"No, this idea won't convince you—but thinking about it will. If you really consider it you will find a lot of your illusions shattered. Like everyone else on Anvhar you're a Scientific Humanist with your faith firmly planted in the Twenties. You accept both of those noble institutions without an instant's thought. All of you haven't a single thought for the past, for the untold billions who led the bad life as mankind slowly built up the good life for you to lead. Do you ever think of all the people who suffered and died in misery and superstition while civilization was clicking forward one more slow notch?"

"Of course I don't think about them," Brion snapped back. "Why should I? I can't change the past."

"But you can change the future!" Ihjel said. "You owe something to the suffering ancestors who got you where you are today. If Scientific Humanism means anything more than plain words to you, you must possess a sense of responsibility. Don't you want to try and pay off a bit of this debt by helping others who are just as backward and disease ridden today as great-grandfather Troglodyte ever was?"

The hammering on the door was louder, this and the drug-induced buzzing in Brion's ears made thinking difficult. "Abstractedly I, of course, agree with you," he said haltingly. "But you know there is nothing I can do personally without being emotionally involved. A logical decision is valueless for action without personal meaning."

"Then we have reached the crux of the matter," Ihjel said gently. His back was braced against the door, absorbing the thudding blows of some heavy object on the outside. "They're knocking, so I must be going soon. I have no time for details, but I can assure you, upon my word of honor as a Winner, that there is something you can do. Only you. If you help me, we might save seven million human lives. That is a fact...."
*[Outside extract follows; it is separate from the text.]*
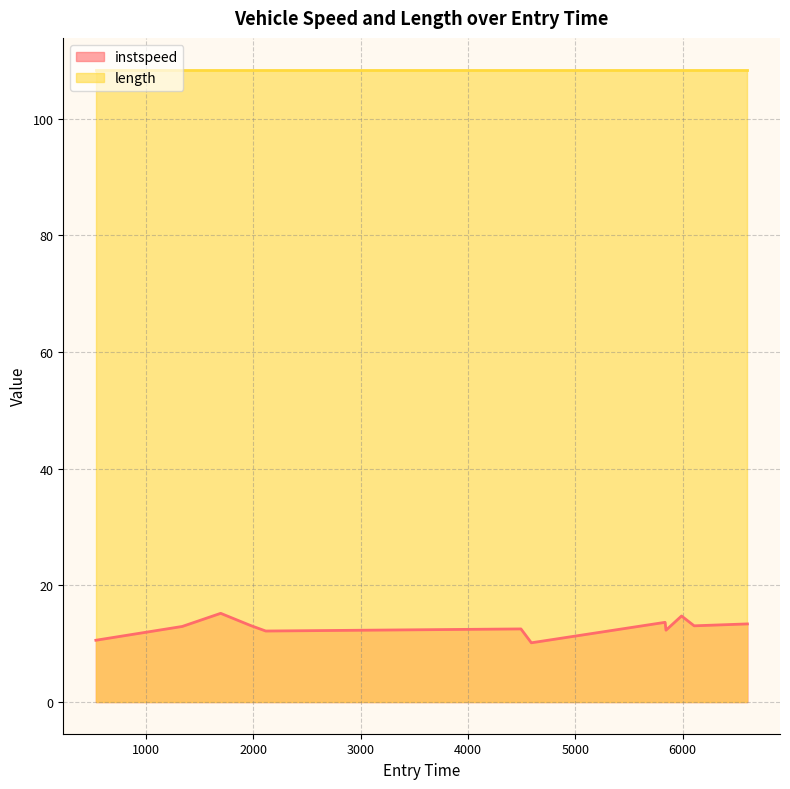

How many points are lower than both their immediate neighbors (excluding endpoints)?

4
The lock burst and the door started to open. Ihjel shouldered it back into the frame for a final instant.

"... Here is the idea I want you to consider: Why is it that the people of Anvhar in a galaxy filled with warring, hate-filled, backward planets, should be the only ones who base their entire existence on a complicated series of games?"


III

This time there was no way to hold the door. Ihjel didn't try. He stepped aside and two men stumbled into the room. He walked out behind their backs without saying a word.